The research was published online on Oct. 6, 2016 by JAMA Oncology. Read the abstract of “Association of Adjuvant Tamoxifen and Aromatase Inhibitor Therapy With Contralateral Breast Cancer Risk Among US Women With Breast Cancer in a General Community Setting.”

Many studies have shown that women diagnosed with hormone-receptor-positive breast cancer who take hormonal therapy after surgery have a lower risk of developing breast cancer in the other breast. But as the researchers who did this study point out, the results of a study done in a very controlled clinical environment aren’t always achieved in the real world. For example, in clinical studies, women have to document that they took the complete course of hormonal therapy. In the real world, we know that many women stop taking hormonal therapy early or may stop taking the medicine for a long period of time and then start taking it again.

So the researchers wanted to measure the benefits of hormonal therapy in a real-world setting.

To do the study, the researchers looked at the records of 7,541 women diagnosed with breast cancer between 1990 and 2008. The women lived in Colorado or Oregon.

The women ranged in age from about 25 to about 85; about 93% of the women were white. The researchers had about 6 years of follow-up information on the women.

About half the women in the study took tamoxifen:

  • 52% of the women (3,900 women) took tamoxifen -- half the women took the medicine for fewer than 3.3 years and half the women took the medicine for longer than 3.3 years
  • About 25% of the women (1,929 women) took an aromatase inhibitor:
    • 963 women took both tamoxifen and an aromatase inhibitor -- half the women took hormonal therapy for fewer than 2.2 years and half the women took hormonal therapy for longer than 2.2 years
    • 966 women took only an aromatase inhibitor -- half the women took the medicine for fewer than 2.9 years and half the women took the medicine for longer than 2.9 years

During follow-up, 248 women were diagnosed with breast cancer in the other breast:

  • 45 cancers were DCIS
  • 203 cancers were invasive disease

The researchers’ analysis showed that the risk of developing breast cancer in the opposite breast decreased the longer a woman took tamoxifen. Compared to women who didn’t take hormonal therapy, women who took tamoxifen for 4 years had a 66% lower risk of developing breast cancer in the other breast.

And the benefits of tamoxifen lasted: Even 5 years after a woman stopped taking tamoxifen, her risk of contralateral breast cancer was lower than a woman who had never taken hormonal therapy.

Women who took only an aromatase inhibitor had about a 52% lower risk of developing breast cancer in the opposite breast compared to women who didn’t take hormonal therapy.

If you’ve been diagnosed with hormone-receptor-positive breast cancer and will be taking hormonal therapy after surgery and other treatments, it’s very important that you take the medicine for as long as it’s prescribed and at the dose at which it is prescribed. Hormone-receptor-positive breast cancer can come back, and hormonal therapy after surgery reduces that risk -- you must remember that.

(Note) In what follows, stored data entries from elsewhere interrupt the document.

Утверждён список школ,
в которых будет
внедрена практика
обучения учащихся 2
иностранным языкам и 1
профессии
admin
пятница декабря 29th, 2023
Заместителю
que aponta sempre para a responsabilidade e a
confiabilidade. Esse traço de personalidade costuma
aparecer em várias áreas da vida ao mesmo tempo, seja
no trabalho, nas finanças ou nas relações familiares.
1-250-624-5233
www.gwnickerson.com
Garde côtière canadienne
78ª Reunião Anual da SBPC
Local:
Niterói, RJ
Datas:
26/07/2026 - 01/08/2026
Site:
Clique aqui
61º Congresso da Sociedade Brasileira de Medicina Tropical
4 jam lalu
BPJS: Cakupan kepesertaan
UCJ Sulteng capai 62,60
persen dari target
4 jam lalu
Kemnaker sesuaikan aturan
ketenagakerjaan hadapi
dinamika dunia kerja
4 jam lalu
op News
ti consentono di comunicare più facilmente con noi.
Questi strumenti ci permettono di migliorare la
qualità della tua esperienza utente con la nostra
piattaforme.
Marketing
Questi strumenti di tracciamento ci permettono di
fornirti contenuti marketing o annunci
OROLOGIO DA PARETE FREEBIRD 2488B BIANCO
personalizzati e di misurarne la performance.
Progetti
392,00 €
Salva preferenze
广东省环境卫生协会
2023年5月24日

Side effects caused by hormonal therapy can be very troublesome for many women. It’s important to talk to your doctor as soon as you start having any side effects, such as hot flashes, joint pain, blood clots, trouble sleeping, fatigue, or difficulty concentrating. Don’t wait until the symptoms are intolerable and you have to stop taking the medicine. There are steps you can take to ease these side effects, including switching to a different type of hormonal therapy.

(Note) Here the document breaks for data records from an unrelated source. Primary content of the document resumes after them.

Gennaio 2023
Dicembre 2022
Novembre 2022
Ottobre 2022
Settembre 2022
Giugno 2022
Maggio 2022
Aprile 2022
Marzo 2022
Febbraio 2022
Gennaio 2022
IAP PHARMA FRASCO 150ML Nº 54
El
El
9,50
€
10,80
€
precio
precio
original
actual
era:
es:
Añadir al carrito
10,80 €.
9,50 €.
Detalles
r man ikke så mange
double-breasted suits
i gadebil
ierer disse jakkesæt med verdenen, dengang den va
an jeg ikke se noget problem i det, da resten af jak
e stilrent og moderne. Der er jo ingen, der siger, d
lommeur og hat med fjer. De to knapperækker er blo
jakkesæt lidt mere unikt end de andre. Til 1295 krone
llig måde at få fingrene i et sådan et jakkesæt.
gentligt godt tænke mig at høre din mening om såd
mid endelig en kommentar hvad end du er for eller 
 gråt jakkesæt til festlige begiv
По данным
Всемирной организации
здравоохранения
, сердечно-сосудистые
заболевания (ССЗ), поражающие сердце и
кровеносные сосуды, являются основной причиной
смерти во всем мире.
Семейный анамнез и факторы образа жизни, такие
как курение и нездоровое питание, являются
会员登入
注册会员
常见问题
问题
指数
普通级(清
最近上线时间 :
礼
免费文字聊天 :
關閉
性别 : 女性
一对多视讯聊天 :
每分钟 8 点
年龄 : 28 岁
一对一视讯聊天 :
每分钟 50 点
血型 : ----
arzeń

For more information, visit the Breastcancer.org pages on Staying on Track With Treatment. You can read about why it’s so important to stick to your treatment plan, as well as ways to manage side effects after radiation, chemotherapy, and hormonal therapy. If you’re taking hormonal therapy after surgery now, stick with it as prescribed. If you’re thinking of stopping early, talk to your doctor first. Together, you can find a solution that is best for you.